╭──

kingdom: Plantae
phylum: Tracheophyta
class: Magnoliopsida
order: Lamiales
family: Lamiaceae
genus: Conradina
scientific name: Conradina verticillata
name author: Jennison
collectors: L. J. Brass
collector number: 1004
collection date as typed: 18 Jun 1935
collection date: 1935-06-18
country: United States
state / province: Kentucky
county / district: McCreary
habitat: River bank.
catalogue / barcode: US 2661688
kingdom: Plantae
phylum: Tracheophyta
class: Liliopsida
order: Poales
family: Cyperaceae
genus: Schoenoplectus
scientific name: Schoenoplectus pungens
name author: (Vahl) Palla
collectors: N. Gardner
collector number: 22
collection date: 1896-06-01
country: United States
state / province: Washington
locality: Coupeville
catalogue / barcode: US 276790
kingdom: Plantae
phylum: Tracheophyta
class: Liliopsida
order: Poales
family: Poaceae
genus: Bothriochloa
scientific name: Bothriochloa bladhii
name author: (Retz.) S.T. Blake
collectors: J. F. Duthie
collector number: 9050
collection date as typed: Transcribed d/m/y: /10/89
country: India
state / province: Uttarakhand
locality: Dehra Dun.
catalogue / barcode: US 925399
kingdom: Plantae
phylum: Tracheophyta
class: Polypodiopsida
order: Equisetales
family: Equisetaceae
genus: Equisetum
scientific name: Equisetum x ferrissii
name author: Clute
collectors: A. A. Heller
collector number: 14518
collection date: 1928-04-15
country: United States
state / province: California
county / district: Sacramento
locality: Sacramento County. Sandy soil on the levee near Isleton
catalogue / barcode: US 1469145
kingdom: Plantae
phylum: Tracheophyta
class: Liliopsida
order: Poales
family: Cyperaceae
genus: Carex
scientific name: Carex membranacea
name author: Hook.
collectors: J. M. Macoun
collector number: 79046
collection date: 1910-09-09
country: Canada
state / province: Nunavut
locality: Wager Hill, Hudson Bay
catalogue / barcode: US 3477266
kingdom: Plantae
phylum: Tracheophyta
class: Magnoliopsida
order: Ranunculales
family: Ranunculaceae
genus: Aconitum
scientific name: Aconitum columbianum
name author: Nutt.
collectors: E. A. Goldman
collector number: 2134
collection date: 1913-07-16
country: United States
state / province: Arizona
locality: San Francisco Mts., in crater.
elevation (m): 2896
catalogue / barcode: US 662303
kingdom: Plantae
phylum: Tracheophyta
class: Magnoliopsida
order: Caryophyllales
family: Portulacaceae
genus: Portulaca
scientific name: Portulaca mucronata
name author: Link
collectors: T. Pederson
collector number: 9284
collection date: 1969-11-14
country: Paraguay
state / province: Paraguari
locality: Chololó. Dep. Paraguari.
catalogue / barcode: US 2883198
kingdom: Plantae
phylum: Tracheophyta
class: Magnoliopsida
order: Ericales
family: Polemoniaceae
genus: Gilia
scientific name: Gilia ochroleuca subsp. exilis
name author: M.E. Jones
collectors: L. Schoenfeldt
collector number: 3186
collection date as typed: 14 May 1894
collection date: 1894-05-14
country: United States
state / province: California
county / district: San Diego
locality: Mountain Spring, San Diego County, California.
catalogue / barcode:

╰──

__Exercise__
Gather every line from the records above that contains the word "order", and copy each one in full.

__Solution for this task__
order: Lamiales
order: Poales
order: Poales
order: Equisetales
order: Poales
order: Ranunculales
order: Caryophyllales
order: Ericales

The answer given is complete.